Extracted information START

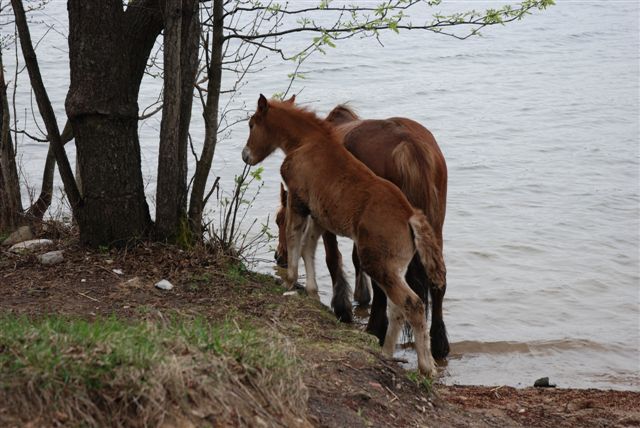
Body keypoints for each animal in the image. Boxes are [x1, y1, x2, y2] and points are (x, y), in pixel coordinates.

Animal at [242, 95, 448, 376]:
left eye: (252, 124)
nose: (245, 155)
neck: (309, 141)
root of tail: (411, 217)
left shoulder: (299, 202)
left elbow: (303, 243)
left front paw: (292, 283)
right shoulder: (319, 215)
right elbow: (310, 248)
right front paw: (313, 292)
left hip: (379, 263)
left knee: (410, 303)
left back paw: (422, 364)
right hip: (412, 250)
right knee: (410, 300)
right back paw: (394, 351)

Extracted information END
Extracted information START

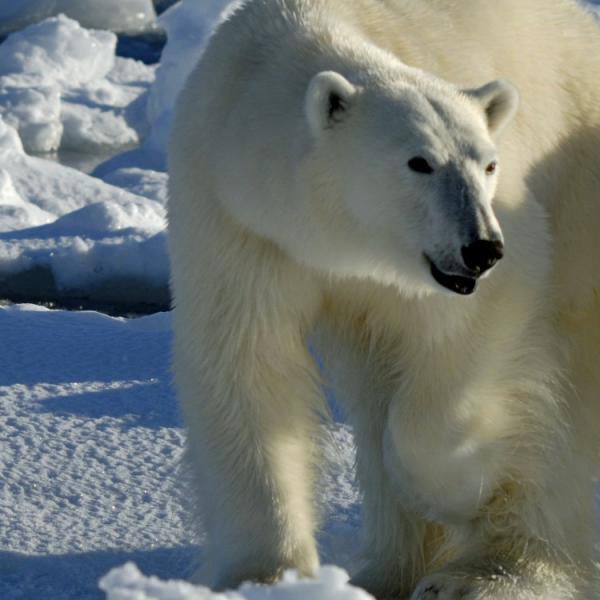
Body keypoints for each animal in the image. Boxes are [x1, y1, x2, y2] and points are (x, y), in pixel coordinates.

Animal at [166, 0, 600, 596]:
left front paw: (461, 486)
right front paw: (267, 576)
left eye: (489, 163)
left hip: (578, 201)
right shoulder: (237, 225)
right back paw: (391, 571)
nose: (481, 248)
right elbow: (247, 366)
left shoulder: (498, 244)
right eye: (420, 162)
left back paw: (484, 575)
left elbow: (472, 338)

Extracted information END
Extracted information START

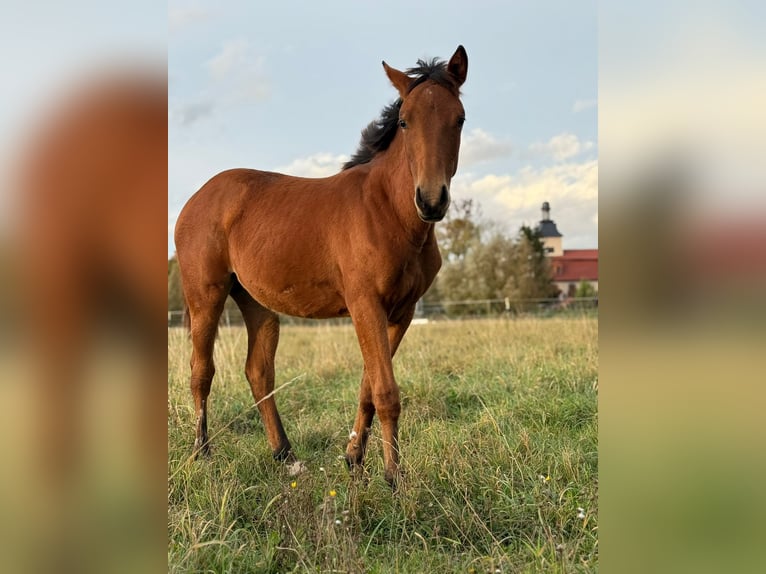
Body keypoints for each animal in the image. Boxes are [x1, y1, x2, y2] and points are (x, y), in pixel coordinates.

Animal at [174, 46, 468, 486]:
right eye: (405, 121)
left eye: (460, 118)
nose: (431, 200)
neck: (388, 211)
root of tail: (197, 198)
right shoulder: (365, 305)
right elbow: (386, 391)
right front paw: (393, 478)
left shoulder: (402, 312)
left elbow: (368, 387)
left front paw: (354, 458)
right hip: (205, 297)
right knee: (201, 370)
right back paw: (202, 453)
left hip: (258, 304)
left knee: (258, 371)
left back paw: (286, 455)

Extracted information END

Of all the entries above, retype exactly the lines from the line with "left elbow: (368, 387)" to the line with "left back paw: (286, 455)", both included, and no others.

left elbow: (368, 387)
left front paw: (354, 458)
right hip: (205, 297)
right knee: (201, 370)
right back paw: (202, 453)
left hip: (258, 304)
left knee: (258, 371)
left back paw: (286, 455)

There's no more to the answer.